Why Reasonable Environmental Regulations are Difficult


It sounds easy in many ways because there is a lot of research on just about everything under the sun, a well-defined risk management field of practice for the human and natural environment, and many statutory and regulatory precedents. Use the best that science has to offer and establish some reasonable environmental standards. It sounds easy

The hard part is that there is not enough science, risk is in the eye of the beholder, and the precedents are often conflicting. Staying in touch with the changing regulatory environment is essential for successful project development and delivery.


A great example is from the State of North Carolina’s Environmental Management Commission (EMC). Here we are considering permanent rules for 47 interim maximum achievable concentrations (IMACs) for compounds that impact groundwater. If 47 sounds like a lot, it is. Even worse, many have been ‘interim’ for a decade. Easy, right?


Historically in the United States, water has been environmentally regulated by aquatic standards (what is good for fish and plants) and by human health standards North Carolina is required by N.C. General Statute 143-214.1 and N.C. Administrative Code Subchapter 15A NCAC 02L to adopt groundwater quality standards to protect the use of groundwater as a source of drinking water. Updating the groundwater standards as research supports understanding human health effects ensures that cleanup requirements are set at a level that minimizes the risk that private well water,.


In North Carolina, groundwater standards are used primarily by the following eight programs: Brownfield Redevelopment, Underground Storage Tanks, Superfund, Solid Waste (landfills), Hazardous Waste, Non-Discharge wastewater treatment and reuse systems, Groundwater Protection, and the Asphalt Testing Program.


The Environmental Management Commission is statutorily charged with using the least of the following criteria:

  1. Systemic/non-cancer threshold concentration

  2. Cancer threshold corresponding to incremental lifetime cancer risk of 1x 10-6

  3. Taste threshold limit value

  4. Odor threshold limit value

  5. Maximum contaminant level

  6. National secondary drinking water standard

Obviously, some criteria is more quantitative than others which introduces some judgment and subjectivity into the decision matrix.
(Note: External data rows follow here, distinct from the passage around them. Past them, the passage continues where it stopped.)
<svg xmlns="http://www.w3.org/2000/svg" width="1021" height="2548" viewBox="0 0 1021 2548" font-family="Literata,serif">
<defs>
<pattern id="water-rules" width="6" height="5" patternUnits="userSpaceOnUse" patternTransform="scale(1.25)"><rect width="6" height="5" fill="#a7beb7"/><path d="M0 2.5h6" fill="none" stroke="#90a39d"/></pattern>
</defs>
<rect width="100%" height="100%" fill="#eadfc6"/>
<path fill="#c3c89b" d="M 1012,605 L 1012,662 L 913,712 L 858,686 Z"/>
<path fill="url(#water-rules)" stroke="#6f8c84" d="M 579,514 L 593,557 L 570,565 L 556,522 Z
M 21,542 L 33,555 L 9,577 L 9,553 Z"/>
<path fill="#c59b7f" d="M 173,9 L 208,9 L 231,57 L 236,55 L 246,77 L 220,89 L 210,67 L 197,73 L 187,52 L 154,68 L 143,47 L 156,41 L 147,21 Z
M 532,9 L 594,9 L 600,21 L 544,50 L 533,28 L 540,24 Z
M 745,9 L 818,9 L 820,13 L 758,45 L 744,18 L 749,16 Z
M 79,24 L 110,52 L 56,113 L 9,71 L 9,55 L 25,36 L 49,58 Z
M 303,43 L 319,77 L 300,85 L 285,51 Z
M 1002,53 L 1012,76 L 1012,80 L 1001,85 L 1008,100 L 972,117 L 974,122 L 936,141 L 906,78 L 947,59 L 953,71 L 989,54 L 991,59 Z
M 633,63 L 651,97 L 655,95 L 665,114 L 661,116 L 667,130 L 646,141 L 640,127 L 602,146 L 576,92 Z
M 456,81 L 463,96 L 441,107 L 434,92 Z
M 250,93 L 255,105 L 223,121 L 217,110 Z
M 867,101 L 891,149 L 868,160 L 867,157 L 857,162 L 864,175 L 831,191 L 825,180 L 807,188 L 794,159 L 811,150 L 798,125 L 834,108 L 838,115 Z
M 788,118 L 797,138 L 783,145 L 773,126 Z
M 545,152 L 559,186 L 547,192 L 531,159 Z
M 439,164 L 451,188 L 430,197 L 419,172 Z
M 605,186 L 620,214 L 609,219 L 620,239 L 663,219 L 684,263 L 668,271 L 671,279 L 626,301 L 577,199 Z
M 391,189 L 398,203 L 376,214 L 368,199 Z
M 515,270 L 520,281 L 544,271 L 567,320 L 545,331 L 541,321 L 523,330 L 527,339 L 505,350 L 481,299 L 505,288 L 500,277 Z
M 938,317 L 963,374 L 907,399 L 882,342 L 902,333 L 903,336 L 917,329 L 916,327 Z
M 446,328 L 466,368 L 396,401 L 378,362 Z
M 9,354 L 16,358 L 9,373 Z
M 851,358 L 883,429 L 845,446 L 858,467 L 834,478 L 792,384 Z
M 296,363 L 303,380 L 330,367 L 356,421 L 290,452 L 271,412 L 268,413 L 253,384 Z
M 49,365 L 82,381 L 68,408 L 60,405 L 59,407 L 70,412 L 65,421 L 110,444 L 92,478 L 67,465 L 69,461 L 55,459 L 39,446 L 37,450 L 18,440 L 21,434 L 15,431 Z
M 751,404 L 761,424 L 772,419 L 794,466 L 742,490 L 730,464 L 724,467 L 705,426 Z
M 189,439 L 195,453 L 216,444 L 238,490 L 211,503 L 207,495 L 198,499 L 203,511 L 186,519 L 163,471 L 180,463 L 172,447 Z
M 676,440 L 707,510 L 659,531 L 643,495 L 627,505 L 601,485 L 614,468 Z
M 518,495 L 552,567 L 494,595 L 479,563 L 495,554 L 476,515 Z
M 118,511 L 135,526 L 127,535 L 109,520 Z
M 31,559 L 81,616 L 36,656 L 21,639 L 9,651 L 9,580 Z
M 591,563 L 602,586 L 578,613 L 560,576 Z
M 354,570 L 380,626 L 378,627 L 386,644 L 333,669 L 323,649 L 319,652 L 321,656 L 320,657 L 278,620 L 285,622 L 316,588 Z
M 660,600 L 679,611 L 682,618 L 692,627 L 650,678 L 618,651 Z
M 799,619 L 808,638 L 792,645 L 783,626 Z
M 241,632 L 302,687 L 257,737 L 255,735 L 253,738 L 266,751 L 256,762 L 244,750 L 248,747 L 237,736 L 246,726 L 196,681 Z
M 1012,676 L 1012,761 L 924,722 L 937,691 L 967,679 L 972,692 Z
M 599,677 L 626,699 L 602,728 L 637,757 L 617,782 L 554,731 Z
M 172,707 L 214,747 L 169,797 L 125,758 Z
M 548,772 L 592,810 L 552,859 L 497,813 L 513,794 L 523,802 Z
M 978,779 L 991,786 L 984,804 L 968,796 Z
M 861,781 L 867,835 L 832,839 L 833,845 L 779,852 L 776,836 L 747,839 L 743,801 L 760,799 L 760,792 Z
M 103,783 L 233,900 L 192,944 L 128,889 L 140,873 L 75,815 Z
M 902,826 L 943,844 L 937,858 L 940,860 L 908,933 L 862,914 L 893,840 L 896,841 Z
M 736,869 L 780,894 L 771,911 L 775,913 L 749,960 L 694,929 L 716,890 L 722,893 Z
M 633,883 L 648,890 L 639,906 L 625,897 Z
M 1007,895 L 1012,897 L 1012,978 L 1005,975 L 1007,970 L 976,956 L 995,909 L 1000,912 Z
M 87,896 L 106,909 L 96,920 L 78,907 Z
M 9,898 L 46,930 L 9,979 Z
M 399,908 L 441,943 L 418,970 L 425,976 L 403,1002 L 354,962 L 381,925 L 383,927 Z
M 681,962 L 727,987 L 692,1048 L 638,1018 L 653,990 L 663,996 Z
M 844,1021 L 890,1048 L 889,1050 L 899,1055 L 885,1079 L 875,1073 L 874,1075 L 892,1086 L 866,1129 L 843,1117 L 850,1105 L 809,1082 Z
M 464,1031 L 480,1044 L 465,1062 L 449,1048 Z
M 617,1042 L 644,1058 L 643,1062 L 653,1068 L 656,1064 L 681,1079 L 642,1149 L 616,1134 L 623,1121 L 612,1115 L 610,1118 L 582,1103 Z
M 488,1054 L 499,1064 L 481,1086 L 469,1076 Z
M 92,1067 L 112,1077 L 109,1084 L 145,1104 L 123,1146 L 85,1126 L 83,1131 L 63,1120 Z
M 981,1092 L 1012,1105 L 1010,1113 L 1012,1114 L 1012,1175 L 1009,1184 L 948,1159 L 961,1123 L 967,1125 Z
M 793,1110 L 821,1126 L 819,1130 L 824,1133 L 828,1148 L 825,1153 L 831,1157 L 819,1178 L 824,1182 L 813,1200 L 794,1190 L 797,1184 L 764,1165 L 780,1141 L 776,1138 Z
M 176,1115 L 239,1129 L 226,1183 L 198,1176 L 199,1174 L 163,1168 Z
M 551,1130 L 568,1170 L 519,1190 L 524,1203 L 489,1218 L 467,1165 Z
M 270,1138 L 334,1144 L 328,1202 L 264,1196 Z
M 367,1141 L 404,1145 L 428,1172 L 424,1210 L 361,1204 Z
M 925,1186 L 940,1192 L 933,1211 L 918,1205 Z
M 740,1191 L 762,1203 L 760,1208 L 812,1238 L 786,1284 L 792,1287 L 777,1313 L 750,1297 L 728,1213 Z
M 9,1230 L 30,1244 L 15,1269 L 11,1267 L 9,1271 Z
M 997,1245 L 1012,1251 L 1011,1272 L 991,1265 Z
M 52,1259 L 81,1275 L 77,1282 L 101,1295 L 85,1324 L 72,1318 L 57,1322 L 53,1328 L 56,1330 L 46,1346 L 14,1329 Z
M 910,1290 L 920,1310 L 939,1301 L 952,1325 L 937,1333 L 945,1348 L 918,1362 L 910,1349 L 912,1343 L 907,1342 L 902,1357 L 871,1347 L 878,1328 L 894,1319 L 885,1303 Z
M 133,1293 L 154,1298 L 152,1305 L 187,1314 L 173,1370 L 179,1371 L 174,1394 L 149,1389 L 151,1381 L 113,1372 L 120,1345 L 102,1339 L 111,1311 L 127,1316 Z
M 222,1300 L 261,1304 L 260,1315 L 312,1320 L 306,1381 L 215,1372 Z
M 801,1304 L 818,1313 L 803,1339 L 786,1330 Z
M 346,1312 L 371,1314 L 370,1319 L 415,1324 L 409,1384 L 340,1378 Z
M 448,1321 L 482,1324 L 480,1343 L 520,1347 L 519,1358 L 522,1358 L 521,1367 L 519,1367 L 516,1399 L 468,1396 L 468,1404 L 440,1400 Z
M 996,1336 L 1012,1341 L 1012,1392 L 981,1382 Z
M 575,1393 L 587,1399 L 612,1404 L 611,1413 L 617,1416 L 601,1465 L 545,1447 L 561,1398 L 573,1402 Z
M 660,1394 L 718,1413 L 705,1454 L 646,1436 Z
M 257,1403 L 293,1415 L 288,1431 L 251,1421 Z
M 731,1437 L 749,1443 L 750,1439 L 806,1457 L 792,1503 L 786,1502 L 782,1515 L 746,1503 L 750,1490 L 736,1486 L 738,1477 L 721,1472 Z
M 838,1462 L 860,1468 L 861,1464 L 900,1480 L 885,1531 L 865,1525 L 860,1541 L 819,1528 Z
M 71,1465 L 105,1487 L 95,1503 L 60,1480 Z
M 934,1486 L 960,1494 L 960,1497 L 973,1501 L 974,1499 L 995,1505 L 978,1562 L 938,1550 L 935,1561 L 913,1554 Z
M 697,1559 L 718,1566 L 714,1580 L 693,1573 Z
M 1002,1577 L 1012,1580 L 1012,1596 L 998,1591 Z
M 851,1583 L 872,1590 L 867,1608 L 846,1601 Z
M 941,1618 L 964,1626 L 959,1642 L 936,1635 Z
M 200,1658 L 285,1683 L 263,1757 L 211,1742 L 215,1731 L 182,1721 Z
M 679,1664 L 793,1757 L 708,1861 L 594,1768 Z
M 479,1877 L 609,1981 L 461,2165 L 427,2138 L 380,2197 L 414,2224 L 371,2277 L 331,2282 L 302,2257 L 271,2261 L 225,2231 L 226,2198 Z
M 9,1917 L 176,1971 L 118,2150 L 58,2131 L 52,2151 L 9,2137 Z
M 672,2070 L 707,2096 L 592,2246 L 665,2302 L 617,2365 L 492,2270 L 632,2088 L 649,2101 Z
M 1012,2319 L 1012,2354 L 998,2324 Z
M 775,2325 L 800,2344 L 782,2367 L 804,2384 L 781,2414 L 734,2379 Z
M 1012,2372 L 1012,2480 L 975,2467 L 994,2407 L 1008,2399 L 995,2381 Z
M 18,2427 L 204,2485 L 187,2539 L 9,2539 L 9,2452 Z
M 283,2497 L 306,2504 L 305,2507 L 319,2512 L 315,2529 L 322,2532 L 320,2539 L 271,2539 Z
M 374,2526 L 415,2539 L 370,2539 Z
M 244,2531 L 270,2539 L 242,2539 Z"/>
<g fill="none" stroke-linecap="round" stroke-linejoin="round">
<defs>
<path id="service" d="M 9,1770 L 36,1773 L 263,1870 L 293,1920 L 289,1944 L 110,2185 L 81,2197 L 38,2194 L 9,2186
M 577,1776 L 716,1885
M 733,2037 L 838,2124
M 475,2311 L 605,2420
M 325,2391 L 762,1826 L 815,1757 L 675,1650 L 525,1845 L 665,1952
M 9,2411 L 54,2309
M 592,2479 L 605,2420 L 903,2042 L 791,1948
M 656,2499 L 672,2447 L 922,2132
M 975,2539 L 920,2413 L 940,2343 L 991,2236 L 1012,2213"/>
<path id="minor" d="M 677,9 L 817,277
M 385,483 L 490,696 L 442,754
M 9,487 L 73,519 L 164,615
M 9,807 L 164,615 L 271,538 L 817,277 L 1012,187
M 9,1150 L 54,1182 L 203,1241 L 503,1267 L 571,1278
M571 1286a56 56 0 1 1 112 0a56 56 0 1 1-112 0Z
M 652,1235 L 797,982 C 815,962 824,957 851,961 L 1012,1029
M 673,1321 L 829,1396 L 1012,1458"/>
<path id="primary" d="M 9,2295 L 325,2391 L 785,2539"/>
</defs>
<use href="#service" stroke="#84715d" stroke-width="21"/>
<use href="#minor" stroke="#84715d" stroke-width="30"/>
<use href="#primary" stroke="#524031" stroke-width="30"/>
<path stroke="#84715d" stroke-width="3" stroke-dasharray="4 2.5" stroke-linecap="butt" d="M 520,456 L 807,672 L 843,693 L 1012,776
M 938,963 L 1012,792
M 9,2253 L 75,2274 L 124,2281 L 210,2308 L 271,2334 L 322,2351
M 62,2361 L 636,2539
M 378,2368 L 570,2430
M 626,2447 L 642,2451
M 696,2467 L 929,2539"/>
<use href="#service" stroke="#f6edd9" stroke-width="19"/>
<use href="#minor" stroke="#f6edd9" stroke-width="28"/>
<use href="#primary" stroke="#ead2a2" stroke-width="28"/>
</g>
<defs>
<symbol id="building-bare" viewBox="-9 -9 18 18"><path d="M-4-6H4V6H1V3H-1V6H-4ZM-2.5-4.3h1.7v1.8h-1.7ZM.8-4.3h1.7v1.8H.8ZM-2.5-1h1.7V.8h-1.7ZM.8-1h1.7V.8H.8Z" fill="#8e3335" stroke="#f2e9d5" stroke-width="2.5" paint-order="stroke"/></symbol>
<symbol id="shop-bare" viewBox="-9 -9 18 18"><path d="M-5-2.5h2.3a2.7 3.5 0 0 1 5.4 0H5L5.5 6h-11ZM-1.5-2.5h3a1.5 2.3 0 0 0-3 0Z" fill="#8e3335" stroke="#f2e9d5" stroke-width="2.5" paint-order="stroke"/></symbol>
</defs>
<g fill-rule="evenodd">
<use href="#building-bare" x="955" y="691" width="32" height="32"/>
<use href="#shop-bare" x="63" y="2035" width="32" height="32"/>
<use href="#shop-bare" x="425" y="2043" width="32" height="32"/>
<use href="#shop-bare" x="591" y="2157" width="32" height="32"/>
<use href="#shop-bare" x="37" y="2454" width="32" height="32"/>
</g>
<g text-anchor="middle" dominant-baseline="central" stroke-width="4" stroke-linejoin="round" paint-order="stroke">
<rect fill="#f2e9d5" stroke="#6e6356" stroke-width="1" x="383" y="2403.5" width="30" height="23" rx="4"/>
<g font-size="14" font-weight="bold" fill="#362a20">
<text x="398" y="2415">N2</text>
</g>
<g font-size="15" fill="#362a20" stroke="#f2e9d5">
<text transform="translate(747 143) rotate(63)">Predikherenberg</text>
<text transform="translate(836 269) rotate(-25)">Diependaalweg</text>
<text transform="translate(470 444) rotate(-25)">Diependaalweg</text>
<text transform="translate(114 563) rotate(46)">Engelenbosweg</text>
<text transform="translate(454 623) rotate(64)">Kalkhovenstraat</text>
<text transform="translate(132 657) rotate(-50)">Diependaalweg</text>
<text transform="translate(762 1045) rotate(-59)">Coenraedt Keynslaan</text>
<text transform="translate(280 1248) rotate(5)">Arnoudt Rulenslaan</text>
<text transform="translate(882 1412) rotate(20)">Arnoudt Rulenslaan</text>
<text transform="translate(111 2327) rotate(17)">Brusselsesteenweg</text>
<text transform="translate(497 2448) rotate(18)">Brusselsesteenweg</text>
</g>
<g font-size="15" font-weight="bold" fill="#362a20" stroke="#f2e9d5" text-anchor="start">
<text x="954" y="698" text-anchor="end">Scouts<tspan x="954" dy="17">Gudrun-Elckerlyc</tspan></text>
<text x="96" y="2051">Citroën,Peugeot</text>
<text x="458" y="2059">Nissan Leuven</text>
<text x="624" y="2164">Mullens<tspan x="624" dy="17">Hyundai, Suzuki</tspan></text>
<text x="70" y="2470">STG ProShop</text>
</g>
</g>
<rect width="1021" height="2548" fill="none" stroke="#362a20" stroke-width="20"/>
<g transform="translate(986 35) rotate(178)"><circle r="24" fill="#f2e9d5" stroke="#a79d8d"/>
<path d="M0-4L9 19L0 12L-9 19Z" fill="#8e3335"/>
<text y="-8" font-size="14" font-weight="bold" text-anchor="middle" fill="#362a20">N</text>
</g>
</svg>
In other cases, the science is either still developing or is old and developed with using an outdated approach.


The mix of substances includes metal/inorganics such as antimony, beryllium, thallium, and vanadium – some of which are naturally occurring in nature and groundwater. The list also includes some old and new organic compounds such as acetic acid, acetochlor, bromomethane, n-butanol, propylene glycol, and 1,2,4,5-tetrachlorobenzene, and 2,4,6-trichlorophenol – among others. And of course, there is perfluorooctane sulfonic acid (PFOS) and perfluorooctanoic acid (PFOA).
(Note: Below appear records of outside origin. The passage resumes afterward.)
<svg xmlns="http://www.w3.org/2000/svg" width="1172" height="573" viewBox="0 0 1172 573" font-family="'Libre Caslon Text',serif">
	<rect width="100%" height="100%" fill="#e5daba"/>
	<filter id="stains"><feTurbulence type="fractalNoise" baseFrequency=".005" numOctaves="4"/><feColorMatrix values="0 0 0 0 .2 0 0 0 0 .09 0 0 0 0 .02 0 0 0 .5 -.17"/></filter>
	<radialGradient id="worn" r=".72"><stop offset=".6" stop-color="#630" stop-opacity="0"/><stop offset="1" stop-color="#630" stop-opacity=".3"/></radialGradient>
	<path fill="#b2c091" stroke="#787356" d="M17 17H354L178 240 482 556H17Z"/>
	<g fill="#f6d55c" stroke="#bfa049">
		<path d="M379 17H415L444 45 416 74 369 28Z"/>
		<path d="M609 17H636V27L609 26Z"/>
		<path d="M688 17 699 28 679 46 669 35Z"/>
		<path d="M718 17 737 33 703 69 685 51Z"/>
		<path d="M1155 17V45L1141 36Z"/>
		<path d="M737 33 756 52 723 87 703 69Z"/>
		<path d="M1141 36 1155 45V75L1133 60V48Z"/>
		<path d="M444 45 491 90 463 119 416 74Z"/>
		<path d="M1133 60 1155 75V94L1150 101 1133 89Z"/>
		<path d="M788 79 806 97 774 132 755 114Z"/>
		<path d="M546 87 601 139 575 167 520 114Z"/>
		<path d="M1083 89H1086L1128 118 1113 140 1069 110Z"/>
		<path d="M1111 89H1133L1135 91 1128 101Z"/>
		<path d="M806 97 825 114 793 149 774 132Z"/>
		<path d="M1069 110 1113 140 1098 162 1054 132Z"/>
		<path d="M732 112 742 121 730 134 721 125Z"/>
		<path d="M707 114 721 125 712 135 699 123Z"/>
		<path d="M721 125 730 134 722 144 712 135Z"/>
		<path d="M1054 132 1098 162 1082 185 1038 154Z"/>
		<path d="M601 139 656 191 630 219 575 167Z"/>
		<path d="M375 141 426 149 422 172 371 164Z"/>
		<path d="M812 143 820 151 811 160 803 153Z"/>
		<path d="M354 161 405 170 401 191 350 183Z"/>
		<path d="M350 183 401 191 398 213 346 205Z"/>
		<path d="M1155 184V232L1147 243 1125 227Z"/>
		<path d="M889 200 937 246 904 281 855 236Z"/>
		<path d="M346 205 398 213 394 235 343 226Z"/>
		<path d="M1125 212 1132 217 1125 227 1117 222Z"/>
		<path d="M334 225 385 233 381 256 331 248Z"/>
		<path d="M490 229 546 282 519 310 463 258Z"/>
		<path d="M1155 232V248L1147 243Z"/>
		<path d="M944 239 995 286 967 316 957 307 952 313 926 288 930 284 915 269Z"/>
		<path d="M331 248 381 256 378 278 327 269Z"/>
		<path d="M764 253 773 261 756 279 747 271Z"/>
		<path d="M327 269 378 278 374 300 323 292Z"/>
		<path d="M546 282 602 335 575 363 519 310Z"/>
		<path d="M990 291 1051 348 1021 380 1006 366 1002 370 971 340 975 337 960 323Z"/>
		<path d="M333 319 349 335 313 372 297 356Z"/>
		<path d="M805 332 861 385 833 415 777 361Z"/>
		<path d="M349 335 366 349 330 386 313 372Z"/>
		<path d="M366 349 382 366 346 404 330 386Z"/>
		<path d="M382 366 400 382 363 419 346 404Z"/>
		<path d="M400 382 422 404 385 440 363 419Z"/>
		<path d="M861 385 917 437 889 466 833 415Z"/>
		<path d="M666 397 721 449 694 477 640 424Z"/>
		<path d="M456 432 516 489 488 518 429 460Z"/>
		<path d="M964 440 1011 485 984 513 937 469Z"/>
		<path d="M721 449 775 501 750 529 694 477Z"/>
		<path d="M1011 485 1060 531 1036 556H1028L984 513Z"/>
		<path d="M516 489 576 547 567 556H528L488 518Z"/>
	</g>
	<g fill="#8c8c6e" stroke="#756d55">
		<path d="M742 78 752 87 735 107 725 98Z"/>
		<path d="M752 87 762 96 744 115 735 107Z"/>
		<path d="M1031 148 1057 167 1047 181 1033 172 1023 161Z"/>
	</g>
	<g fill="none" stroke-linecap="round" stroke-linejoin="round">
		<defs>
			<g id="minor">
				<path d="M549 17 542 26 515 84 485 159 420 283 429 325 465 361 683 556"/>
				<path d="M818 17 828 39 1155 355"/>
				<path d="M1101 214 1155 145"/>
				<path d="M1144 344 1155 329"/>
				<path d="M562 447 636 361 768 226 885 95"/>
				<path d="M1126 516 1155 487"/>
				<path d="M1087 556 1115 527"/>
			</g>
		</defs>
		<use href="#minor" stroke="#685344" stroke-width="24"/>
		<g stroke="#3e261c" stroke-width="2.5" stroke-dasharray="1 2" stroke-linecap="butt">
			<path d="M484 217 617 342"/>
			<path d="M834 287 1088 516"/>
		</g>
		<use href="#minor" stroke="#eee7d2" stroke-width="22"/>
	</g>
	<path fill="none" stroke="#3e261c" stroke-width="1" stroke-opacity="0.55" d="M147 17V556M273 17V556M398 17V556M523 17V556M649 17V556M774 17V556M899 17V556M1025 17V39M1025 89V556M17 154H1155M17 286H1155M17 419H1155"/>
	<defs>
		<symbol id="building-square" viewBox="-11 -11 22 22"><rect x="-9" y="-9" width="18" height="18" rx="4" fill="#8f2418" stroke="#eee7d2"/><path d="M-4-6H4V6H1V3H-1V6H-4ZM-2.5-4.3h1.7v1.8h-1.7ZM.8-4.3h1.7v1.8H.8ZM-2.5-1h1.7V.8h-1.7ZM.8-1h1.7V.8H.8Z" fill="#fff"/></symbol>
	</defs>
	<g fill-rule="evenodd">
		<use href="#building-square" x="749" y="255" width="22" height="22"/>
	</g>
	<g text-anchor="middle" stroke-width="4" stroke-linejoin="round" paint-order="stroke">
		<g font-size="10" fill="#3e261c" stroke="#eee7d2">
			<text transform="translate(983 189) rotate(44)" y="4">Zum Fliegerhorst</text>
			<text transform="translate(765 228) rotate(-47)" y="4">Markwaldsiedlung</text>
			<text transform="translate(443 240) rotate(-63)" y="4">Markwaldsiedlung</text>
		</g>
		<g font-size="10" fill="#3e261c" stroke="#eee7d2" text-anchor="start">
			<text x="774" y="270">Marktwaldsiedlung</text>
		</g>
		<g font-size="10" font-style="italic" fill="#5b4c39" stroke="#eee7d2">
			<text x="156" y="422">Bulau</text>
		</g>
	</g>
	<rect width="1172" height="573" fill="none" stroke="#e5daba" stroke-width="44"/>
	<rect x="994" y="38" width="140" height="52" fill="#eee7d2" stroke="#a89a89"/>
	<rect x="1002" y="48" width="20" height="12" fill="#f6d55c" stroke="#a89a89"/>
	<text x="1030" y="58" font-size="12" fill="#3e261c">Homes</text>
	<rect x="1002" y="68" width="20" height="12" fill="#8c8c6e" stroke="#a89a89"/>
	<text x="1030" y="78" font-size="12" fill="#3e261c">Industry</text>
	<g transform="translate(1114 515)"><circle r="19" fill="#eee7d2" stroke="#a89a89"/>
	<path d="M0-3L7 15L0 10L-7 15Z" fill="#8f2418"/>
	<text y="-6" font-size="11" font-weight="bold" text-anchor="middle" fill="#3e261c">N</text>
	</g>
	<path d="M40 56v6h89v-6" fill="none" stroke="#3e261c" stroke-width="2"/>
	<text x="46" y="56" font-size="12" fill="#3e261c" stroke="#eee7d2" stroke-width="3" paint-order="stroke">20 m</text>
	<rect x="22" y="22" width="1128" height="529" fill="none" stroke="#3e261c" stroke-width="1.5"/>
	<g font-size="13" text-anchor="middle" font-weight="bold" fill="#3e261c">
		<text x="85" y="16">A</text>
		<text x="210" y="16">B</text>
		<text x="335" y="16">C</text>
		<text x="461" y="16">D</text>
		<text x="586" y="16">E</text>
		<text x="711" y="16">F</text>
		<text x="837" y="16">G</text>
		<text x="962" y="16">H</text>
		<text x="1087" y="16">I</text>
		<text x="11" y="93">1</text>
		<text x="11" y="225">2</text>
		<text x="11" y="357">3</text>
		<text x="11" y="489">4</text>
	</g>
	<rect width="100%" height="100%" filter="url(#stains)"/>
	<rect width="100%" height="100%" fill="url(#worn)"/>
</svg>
In this example from North Carolina, there are 47 compounds, eight impacted programs, six criteria, and science that ranges from emerging to arguably outdated. The listing of new compounds continues to increase faster than the science can keep up.


Complying with environmental regulations on projects and major programs is tough. Making the environmental regulations may be even tougher. Staying in touch with the changing regulatory environment is essential for successful project development and delivery.